Both existing infra-backup tables retire — `infra_backup_versions` (the current/live one, all readers
hit it) **and** `infra_backups` (the deprecated legacy mirror). The slim DR record folds onto `hosts`
instead. The **controller's infra-backup push is removed** (it's de-privileged).
**Recovery (host loss):** the new agent re-enrolls in **restore mode**; the hub hands it the durable
record — and DR reads from the **durable sources, not the prunable report mirror**: operator intent
(desired-state on `hosts`/`guests` — identity, tunnel token, storage manifest), the slim DR record
(PBS namespace + repo fingerprint), the **wrapped escrow key**, and **PBS's own snapshot enumeration**
(the agent lists snapshots once it has the namespace + unwrapped key). Guest inventory + app data come
from **inside the PBS guest snapshots**, not from a retained `host_report`, so recovery doesn't degrade
when the last report has aged out. The **customer provides their recovery code at the agent**, which
unwraps the PBS key locally (never sent to the hub); the agent restores guests from PBS, resets
identity, reuses the tunnel. The customer recovery code is the irreducible residual (the premium
operator-managed custody tier avoids it, at the cost of the operator holding the key). The old
controller-targeted `GET /recovery/{id}` is replaced by this agent restore-mode flow.

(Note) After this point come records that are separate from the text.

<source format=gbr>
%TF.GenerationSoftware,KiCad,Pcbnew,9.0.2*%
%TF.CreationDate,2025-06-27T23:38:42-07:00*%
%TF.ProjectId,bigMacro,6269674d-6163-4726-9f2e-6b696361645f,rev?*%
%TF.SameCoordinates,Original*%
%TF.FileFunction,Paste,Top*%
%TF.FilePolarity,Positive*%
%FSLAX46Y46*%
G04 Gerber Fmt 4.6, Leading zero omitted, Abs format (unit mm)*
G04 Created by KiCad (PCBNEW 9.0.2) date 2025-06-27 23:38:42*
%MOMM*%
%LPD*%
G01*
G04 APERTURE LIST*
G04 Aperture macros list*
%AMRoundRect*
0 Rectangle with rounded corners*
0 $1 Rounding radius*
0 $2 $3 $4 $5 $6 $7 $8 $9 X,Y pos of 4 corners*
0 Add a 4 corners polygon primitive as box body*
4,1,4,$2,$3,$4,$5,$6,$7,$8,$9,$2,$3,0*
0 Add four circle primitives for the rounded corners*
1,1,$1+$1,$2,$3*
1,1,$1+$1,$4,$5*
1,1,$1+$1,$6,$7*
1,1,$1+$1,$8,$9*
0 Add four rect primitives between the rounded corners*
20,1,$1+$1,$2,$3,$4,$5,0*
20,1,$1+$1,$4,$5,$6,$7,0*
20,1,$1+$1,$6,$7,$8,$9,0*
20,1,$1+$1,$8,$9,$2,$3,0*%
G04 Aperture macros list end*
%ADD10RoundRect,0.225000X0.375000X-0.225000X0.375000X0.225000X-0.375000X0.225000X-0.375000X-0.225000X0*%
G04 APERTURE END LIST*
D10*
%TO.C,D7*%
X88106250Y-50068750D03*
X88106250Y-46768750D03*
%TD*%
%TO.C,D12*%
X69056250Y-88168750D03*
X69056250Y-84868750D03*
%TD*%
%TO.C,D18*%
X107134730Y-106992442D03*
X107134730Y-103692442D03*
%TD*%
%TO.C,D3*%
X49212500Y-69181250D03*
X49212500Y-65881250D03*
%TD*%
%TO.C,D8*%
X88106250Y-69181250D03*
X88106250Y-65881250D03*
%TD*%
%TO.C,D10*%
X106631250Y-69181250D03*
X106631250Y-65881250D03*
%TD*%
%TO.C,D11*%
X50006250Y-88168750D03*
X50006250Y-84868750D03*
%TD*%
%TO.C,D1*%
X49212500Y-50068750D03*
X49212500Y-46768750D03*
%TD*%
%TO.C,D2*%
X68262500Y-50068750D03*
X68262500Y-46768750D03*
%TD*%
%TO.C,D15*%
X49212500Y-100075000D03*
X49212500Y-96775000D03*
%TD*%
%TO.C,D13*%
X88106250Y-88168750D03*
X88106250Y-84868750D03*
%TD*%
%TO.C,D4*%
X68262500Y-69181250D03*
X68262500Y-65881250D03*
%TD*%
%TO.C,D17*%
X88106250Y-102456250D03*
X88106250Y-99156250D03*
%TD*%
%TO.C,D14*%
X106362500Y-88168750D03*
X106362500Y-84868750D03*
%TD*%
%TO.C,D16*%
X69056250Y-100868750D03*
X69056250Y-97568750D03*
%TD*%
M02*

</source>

## 10. What persists from today (unchanged or lightly adapted)
The Customer record (`customer_configs`); config generation/retrieval (`configgen`); the two-tier
notification system (operator English / customer Hungarian, Resend, cooldowns); `events` + audit;
`app_telemetry` / `app_log_issues`; customer lifecycle actions (block/unblock, trigger-update,
delete); the asset manager; and the dashboard — adapted to render the **host + guests** view per
customer instead of a single controller.
## 11. Schema deltas (grounded in store.go's idempotent style; clean cutover)

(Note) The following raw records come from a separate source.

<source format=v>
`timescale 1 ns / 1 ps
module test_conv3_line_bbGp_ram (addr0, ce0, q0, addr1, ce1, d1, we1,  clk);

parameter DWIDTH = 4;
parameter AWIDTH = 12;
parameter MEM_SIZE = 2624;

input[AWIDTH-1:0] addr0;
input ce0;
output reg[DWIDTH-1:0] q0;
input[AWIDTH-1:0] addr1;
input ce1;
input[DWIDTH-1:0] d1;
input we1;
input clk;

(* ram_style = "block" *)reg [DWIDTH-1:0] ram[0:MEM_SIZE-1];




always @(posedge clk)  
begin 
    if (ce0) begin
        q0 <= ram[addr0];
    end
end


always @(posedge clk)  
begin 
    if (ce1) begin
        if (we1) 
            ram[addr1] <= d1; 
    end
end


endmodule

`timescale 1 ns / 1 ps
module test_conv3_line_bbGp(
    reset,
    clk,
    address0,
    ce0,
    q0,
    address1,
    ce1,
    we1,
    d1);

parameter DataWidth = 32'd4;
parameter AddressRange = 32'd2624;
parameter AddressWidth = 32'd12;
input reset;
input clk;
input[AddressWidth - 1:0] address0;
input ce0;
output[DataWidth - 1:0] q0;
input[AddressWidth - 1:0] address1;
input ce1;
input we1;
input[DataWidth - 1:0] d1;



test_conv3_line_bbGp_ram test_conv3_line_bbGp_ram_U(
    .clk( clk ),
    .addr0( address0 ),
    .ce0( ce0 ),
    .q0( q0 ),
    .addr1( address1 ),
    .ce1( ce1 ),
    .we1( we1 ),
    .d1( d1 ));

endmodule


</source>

- **NEW:** `hosts`, `guests`, `host_reports`, `signed_ops`.
- **DROP `reports` + CREATE `guest_reports`** (under the clean cutover this is drop+create with no data
migration, not an in-place rename); `guest_reports` adds `guest_id`, `host_id`; `cpu/memory` mean
guest-level; `backup_last_snapshot` goes quiet.

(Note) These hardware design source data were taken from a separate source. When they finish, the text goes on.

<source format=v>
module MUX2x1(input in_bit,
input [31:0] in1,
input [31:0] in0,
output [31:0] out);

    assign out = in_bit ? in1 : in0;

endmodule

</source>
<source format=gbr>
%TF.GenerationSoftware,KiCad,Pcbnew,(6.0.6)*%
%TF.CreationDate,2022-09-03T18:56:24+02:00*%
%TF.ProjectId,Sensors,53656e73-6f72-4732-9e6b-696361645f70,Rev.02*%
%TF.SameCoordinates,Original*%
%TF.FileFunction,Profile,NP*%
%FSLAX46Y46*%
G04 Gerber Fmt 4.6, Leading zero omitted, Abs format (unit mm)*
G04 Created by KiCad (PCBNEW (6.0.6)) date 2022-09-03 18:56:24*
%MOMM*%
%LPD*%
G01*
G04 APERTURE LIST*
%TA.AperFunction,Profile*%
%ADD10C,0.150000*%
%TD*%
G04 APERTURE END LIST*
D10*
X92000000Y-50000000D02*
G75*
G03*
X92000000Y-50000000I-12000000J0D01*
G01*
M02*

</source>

- **ADD** desired-state JSON + `desired_generation` to `hosts`; `desired_spec_json` to `guests`; the
slim DR record (PBS namespace + repo fingerprint + wrapped escrow key) onto `hosts`.
- **DROP both** `infra_backup_versions` (current/live) **and** `infra_backups` (legacy mirror) — the DR
record replaces them on `hosts`.
- **KEEP** `customer_configs`, `events`, `customer_notifications`, `notification_log`,
`app_telemetry`, `app_log_issues`.
- **Authz cleanup the cutover enables:** several endpoints today use global-or-any-customer-key auth
rather than customer-scoped (the infra-backup GETs, `/notify`). Most retire with the infra-backup
push; any that carry over should scope to the resolved host/guest → customer under §2.
## 12. Open items
- Operator signing-key operational mechanics (Part 4 §8) — the hub-side pending-op UI is here; the
key custody/rotation tooling is Part 4's.
- Multi-tenant resource fairness (deferred shared-host case).
- Hub-side desired-state **editing UX** specifics (form/diff wiring) — to be grounded against
`hub/internal/web/configs.go` at implementation.
- Golden-image refresh cadence / fleet versioning (carried from Part 3 §13).